I have returned to the class several times over the past year to teach lessons on summertime, Thanksgiving, and two cooking classes at Christmas (rice pudding and scones). What the students now know is that I will come with props, I will teach them strange new words, and I will make them do something. When Christina asked me to again teach an Easter lesson, I agreed. After some thought and a very timely suggestion from a friend, I came up with a craft that combined elements of the Easter story. Strands of hot glue trailed across the tables as we attached leafy fronds, coins, twine, thorns, nails and gauze to their papers. It was messy and out of their comfort zone and glorious. As we talked about the women coming to the empty tomb on Easter morning, coming to finish the burial preparations that had been cut short by sundown on Good Friday, I gave them cotton balls spritzed with perfume to symbolize the heavily scented materials they would've carried. The boys coughed and waved away the heady lavender that wafted their way, but the impression was made, the story taking shape in a new way in their minds.
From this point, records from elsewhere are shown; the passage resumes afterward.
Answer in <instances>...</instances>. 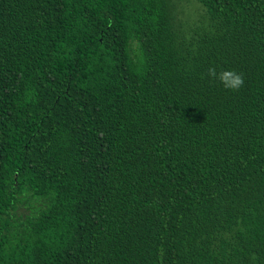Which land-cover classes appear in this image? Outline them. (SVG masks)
Segmentation results:
<instances>
[{
  "label": "trees",
  "instance_id": "1",
  "mask_svg": "<svg viewBox=\"0 0 264 264\" xmlns=\"http://www.w3.org/2000/svg\"><path fill=\"white\" fill-rule=\"evenodd\" d=\"M181 1L0 0V264H264V0Z\"/></svg>",
  "mask_w": 264,
  "mask_h": 264
},
{
  "label": "clouds",
  "instance_id": "2",
  "mask_svg": "<svg viewBox=\"0 0 264 264\" xmlns=\"http://www.w3.org/2000/svg\"><path fill=\"white\" fill-rule=\"evenodd\" d=\"M208 76L218 79L226 89L232 91H238L244 84L243 75L235 70H225L218 74L215 68H209Z\"/></svg>",
  "mask_w": 264,
  "mask_h": 264
},
{
  "label": "rangeland",
  "instance_id": "3",
  "mask_svg": "<svg viewBox=\"0 0 264 264\" xmlns=\"http://www.w3.org/2000/svg\"><path fill=\"white\" fill-rule=\"evenodd\" d=\"M181 6L185 11L184 14L182 15V18H183V16H184V18H187V17L191 18V20L190 19L189 20L193 26L196 25L193 22H196L198 19L193 18L191 16L193 15L194 17H197L199 14H202V15L204 14V12H203L204 8L198 1H195V3H194L193 1L190 2L189 0H182ZM202 8H203V10H202Z\"/></svg>",
  "mask_w": 264,
  "mask_h": 264
}]
</instances>
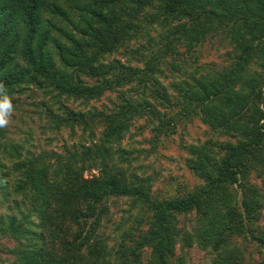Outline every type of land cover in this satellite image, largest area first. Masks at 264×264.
Masks as SVG:
<instances>
[{
  "label": "trees",
  "instance_id": "obj_1",
  "mask_svg": "<svg viewBox=\"0 0 264 264\" xmlns=\"http://www.w3.org/2000/svg\"><path fill=\"white\" fill-rule=\"evenodd\" d=\"M0 84L40 92L38 119L70 139L32 154L0 129L9 264H186L191 247L264 264V0H0ZM138 121L148 149L124 143ZM193 121L194 183L153 190L144 158Z\"/></svg>",
  "mask_w": 264,
  "mask_h": 264
},
{
  "label": "rangeland",
  "instance_id": "obj_2",
  "mask_svg": "<svg viewBox=\"0 0 264 264\" xmlns=\"http://www.w3.org/2000/svg\"><path fill=\"white\" fill-rule=\"evenodd\" d=\"M137 42V41H136ZM135 42V43H136ZM139 42V41H138ZM138 44V43H136ZM208 44L203 46L204 55L201 58L202 63H212L217 66L222 63L221 54L226 50L222 47H213L210 49ZM116 58L124 60L122 55H116ZM11 102L13 110L10 115L9 123L7 126L0 128L5 132V139L9 142L23 143L30 153L35 154L40 151L58 150L62 143L66 142L70 144V139L64 132L54 133L46 128V120L43 116L38 119L37 114L39 110H42V105L47 103L46 99L40 92L35 90H29L20 95H14ZM112 95H104L98 101H92L89 105L96 108L101 106H109V100L112 99ZM67 106L72 108L83 107L78 103H66ZM142 124V121H138L134 124V127L130 128L129 133L131 137H127L124 143L130 147L137 149H148V145L144 143V140H148L149 132L144 130L142 135H135L133 128ZM42 126V127H41ZM205 128L197 121L186 123L183 128L179 127L176 133L172 136V140L168 142L166 147L159 146L155 153L148 154L143 163L147 174H155L156 181L153 185V190L160 188L163 190V186L171 184L173 181L184 180L187 184L192 185L194 180L189 176L182 164L183 152L180 150V139L183 143L191 142L195 143L197 140H202L205 134ZM142 157H140L141 160ZM95 172H89L85 175L88 176ZM6 209L0 208V214L4 215ZM118 208L112 206L111 214L113 219L117 218ZM260 224H264V205L261 210ZM109 235V230L103 231V235ZM13 242L6 238H0V264H9L11 256L6 253L4 249H11ZM254 258L257 259V255L254 254ZM186 264H209L207 255L191 247L186 254Z\"/></svg>",
  "mask_w": 264,
  "mask_h": 264
},
{
  "label": "clouds",
  "instance_id": "obj_3",
  "mask_svg": "<svg viewBox=\"0 0 264 264\" xmlns=\"http://www.w3.org/2000/svg\"><path fill=\"white\" fill-rule=\"evenodd\" d=\"M4 93V86L0 84V128L8 125L13 110L9 97Z\"/></svg>",
  "mask_w": 264,
  "mask_h": 264
}]
</instances>
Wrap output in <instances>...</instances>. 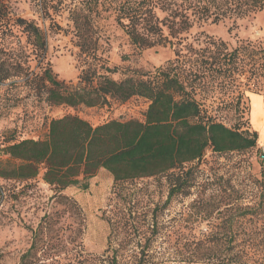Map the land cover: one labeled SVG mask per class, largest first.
<instances>
[{
  "label": "rangeland",
  "instance_id": "obj_1",
  "mask_svg": "<svg viewBox=\"0 0 264 264\" xmlns=\"http://www.w3.org/2000/svg\"><path fill=\"white\" fill-rule=\"evenodd\" d=\"M8 1L19 17L42 28L48 48L42 56L18 33L5 41V51L0 52V66L19 74L0 85V160L8 159L1 150L14 141L46 140L51 120L66 115L79 116L93 127L145 120L150 103L139 97L125 103L110 100L94 108L50 105L51 85L40 81L45 70L51 69L58 81L71 86L79 83L86 68L66 11L72 0L65 1V11L53 14L54 20L43 18L32 0ZM98 28V56L116 69L109 74L114 81L152 77L175 59L176 50L169 44L139 50L113 18ZM187 37L194 45L208 37L222 40L231 50L242 42L264 41V11L197 24ZM242 91L240 110L236 98L233 104H223L221 93L211 95L207 105H219L217 117L227 127L254 131L252 117L258 125L264 112L260 105L264 89ZM261 135L263 131L258 146L242 155L219 157L208 150L191 195L171 200L162 176L116 184L110 173L101 170L88 181V190L50 187L43 174L30 182L0 178V264H223L231 253L254 251L245 261L264 264ZM247 209L252 214L242 216Z\"/></svg>",
  "mask_w": 264,
  "mask_h": 264
},
{
  "label": "trees",
  "instance_id": "obj_2",
  "mask_svg": "<svg viewBox=\"0 0 264 264\" xmlns=\"http://www.w3.org/2000/svg\"><path fill=\"white\" fill-rule=\"evenodd\" d=\"M32 1L45 19L54 20L53 14L65 11L66 0ZM66 11L86 68L79 83L71 86L58 81L51 69L45 70L40 81L51 85L47 102L94 108L110 100L125 103L139 97L150 103L145 120L93 127L76 115L53 119L46 140L14 141L1 150L8 159L0 160V178L30 182L43 174L50 187L88 190V181L101 170L110 173L116 184L162 176L171 200L191 195L208 150L228 157L258 146V131L227 127L217 117L219 105H207V99L221 93L223 104H233L236 98L240 110L243 87L264 89V41L242 42L231 50L224 41L209 37L202 44H188L187 35L200 23L263 12L264 0H72ZM112 18L139 50L169 44L176 50L175 59L152 77L114 81L109 74L116 69L98 56V25ZM18 33L46 55L42 28L14 13L8 0H0V52L5 51V41ZM16 77L18 73L0 66V85ZM260 187L264 189V183ZM251 214L247 209L242 216ZM255 253H231L223 264H248L245 258Z\"/></svg>",
  "mask_w": 264,
  "mask_h": 264
},
{
  "label": "crops",
  "instance_id": "obj_3",
  "mask_svg": "<svg viewBox=\"0 0 264 264\" xmlns=\"http://www.w3.org/2000/svg\"><path fill=\"white\" fill-rule=\"evenodd\" d=\"M260 102H261L260 105H264V99L260 100ZM253 119H254V117H252V125H253L254 129L256 131H258L259 133L261 131L264 132V112L260 115V120L258 119V121H260V123H258V125L255 124L256 122H254ZM261 139L264 141V136L261 135Z\"/></svg>",
  "mask_w": 264,
  "mask_h": 264
},
{
  "label": "built area",
  "instance_id": "obj_4",
  "mask_svg": "<svg viewBox=\"0 0 264 264\" xmlns=\"http://www.w3.org/2000/svg\"><path fill=\"white\" fill-rule=\"evenodd\" d=\"M262 154H264V146H262Z\"/></svg>",
  "mask_w": 264,
  "mask_h": 264
}]
</instances>
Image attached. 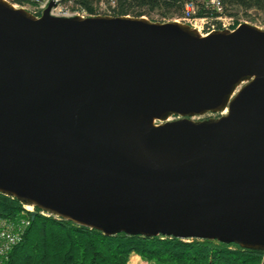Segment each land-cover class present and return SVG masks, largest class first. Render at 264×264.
Segmentation results:
<instances>
[{"label": "water", "instance_id": "1", "mask_svg": "<svg viewBox=\"0 0 264 264\" xmlns=\"http://www.w3.org/2000/svg\"><path fill=\"white\" fill-rule=\"evenodd\" d=\"M53 6L0 0V194L106 236L264 252V29Z\"/></svg>", "mask_w": 264, "mask_h": 264}, {"label": "trees", "instance_id": "2", "mask_svg": "<svg viewBox=\"0 0 264 264\" xmlns=\"http://www.w3.org/2000/svg\"><path fill=\"white\" fill-rule=\"evenodd\" d=\"M24 6L23 0H8ZM104 0H75L89 15ZM111 16L150 19L153 14L167 22L181 19L187 0H106ZM114 1V7L110 6ZM223 13L234 16L235 9L257 11L264 23V0H220ZM195 0L196 18H214L217 13L207 3ZM35 14V13H33ZM40 16L39 14H35ZM21 203L0 194V217H11ZM154 264H264V252L247 250L235 244L212 240L156 236H131L124 233L106 236L102 232L59 218L36 215L21 242L13 248L4 264H128L132 255Z\"/></svg>", "mask_w": 264, "mask_h": 264}, {"label": "built area", "instance_id": "3", "mask_svg": "<svg viewBox=\"0 0 264 264\" xmlns=\"http://www.w3.org/2000/svg\"><path fill=\"white\" fill-rule=\"evenodd\" d=\"M24 6H20L26 9L27 5L30 7L29 11L35 14H41L51 2L54 6L50 9V14L55 17H89L88 12L76 4L75 0H23ZM114 1H110V6L114 7ZM214 9L217 16L214 18H196V6L195 0H187L184 6L183 17L176 21L185 22L190 25L197 24L199 22L198 29L194 27L203 35L206 36L212 32L219 30H231L233 31L241 24H248L246 21L234 20L233 17L225 15L223 13V6L220 0H209L207 3ZM19 6V5H18ZM26 6V7H25ZM28 10V9H27ZM97 14V13H96ZM110 15V12H109ZM193 26V25H192ZM213 115H207L204 118ZM27 205H21L20 211L11 217H0V264H4L7 260L10 252L15 246H17L27 229L31 224V214L35 213L42 217H50L52 215L36 209L31 206V210H28ZM54 217V216H53ZM56 218V217H54Z\"/></svg>", "mask_w": 264, "mask_h": 264}, {"label": "rangeland", "instance_id": "4", "mask_svg": "<svg viewBox=\"0 0 264 264\" xmlns=\"http://www.w3.org/2000/svg\"><path fill=\"white\" fill-rule=\"evenodd\" d=\"M108 5L109 4H108V2L106 0L100 2L95 7V10H96V13H97L96 15H109ZM29 8L30 7L27 5L26 9L30 10ZM232 12L234 13V16H232L234 18V20L246 21L250 25L256 26V27H258L260 29H264V23L262 21V16H261V14L259 12L251 10V11H248V12L245 13V12L240 11L238 9H235ZM158 18H159L158 15L153 14L152 17L150 18V20H156ZM192 25H193V27L195 25V27L198 29L199 22H197V24H192ZM132 256H136V255L133 254ZM132 259H131V256H130L128 264H154V263H151V262L144 261L140 257L138 259L137 258H134L133 260Z\"/></svg>", "mask_w": 264, "mask_h": 264}, {"label": "crops", "instance_id": "5", "mask_svg": "<svg viewBox=\"0 0 264 264\" xmlns=\"http://www.w3.org/2000/svg\"><path fill=\"white\" fill-rule=\"evenodd\" d=\"M132 258H133V259H134V258H137V259H138L139 257H138V256H131V259H132ZM133 259H132V260H133Z\"/></svg>", "mask_w": 264, "mask_h": 264}, {"label": "bare ground", "instance_id": "6", "mask_svg": "<svg viewBox=\"0 0 264 264\" xmlns=\"http://www.w3.org/2000/svg\"><path fill=\"white\" fill-rule=\"evenodd\" d=\"M26 208H27L28 210H31L32 207H31V206H27Z\"/></svg>", "mask_w": 264, "mask_h": 264}]
</instances>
Someone asked me recently if I am in Taiwan as a missionary. Technically yes, as we are one of the staff families at a missionary school. But I don't wear that label easily. I'm not here to win converts. I don't consider myself a missionary in the sense that I have a job to do and numbers of souls to tally. I know many missionaries, actually, and that doesn't describe them, either. But I do value my faith and know that if I were somewhere mundane, somewhere more ostensibly Christian, I would say less about this rather vital subject than I do here. People here are interested. Not easily offended, not easily swayed, but interested. So when I am asked, I share. It grows me as much as it might grow those who hear me speak, and it is only the former that I am in position to measure. As we prepare to return to America I wonder what will grow me there, what odd situations will present themselves, and how I will respond. I find that my faith, like the Easter craft, gets messier the deeper I try to delve into it, the more I try to apply it. I don't know what God has in mind for Jimmy and Benny and the rest, but I know that He made them and loves them. I don't know what God has in mind for me, but the story is the same.